I’ve talked a little bit here, and on my other blog for Dix & Eaton about how important listening in the social media space can be. Not only is it a way to gather valuable intelligence on your p0tential community (if you are using social media channels externally, particularly), but it is also a valuable tool to avert crises that can flare up to ridiculous proportions because of the fluidty of content on social networks.
On Wednesday morning, I was followed by an account named @CableStinks. Now, if you are active in social networking, particularly Twitter, you’ll know that there is a heavy spam component (especially recently) that you must wade through to get to the good stuff. This account struck me as odd though. They were using the Dish Network logo, and some of its marketing copy in its bio and tweets. Normally I’d just dismiss this as idle spam, but I tweeted about it shortly after I received the follow request asking if Dish Network was aware of this account clearly ripping off their logo.

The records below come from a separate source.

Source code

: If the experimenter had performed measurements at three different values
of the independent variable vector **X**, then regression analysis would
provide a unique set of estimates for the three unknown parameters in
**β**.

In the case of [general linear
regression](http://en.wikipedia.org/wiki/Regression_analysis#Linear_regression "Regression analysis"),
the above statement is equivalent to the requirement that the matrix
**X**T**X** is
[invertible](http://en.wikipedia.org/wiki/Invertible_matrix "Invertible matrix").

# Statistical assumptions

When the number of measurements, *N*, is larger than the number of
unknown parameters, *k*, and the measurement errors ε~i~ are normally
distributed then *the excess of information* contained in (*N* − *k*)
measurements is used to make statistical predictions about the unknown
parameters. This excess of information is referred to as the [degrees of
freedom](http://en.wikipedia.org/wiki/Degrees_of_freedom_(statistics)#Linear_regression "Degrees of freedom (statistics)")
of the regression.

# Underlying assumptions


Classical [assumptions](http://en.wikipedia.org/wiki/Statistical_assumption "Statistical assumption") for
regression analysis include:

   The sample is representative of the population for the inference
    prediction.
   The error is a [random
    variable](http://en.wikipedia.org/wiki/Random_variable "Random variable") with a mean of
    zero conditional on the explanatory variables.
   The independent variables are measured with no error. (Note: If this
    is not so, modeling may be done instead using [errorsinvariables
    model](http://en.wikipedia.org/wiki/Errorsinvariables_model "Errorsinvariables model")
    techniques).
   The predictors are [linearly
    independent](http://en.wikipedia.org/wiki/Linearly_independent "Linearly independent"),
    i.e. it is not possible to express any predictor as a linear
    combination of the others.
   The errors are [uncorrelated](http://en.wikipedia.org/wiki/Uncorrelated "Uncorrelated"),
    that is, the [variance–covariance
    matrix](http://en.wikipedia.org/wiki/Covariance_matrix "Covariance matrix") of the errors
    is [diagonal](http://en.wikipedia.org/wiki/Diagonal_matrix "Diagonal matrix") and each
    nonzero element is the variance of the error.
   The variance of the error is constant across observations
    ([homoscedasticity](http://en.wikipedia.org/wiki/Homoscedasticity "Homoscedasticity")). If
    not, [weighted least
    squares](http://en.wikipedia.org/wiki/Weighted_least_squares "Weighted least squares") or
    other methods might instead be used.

Well, apparently I raised a flag over at Dish Network’s compliance office. I received an e-mail from someone at Dish Network, and then spoke briefly with one of their compliance officers about the account. Unfortunately, I had no additional information to provide them above the fact that I was followed by this obviously fake account.
It seems pretty clear that Dish Network is monitoring social media conversations. How else would they have found me? I wanted to take the time to offer a kudos to Dish Network for monitoring online conversations and trying to put an end to this spam account. But I also wanted to offer up a cautionary tale: Don’t monitor and you might be the victim of someone misrepresenting your brand on social networks!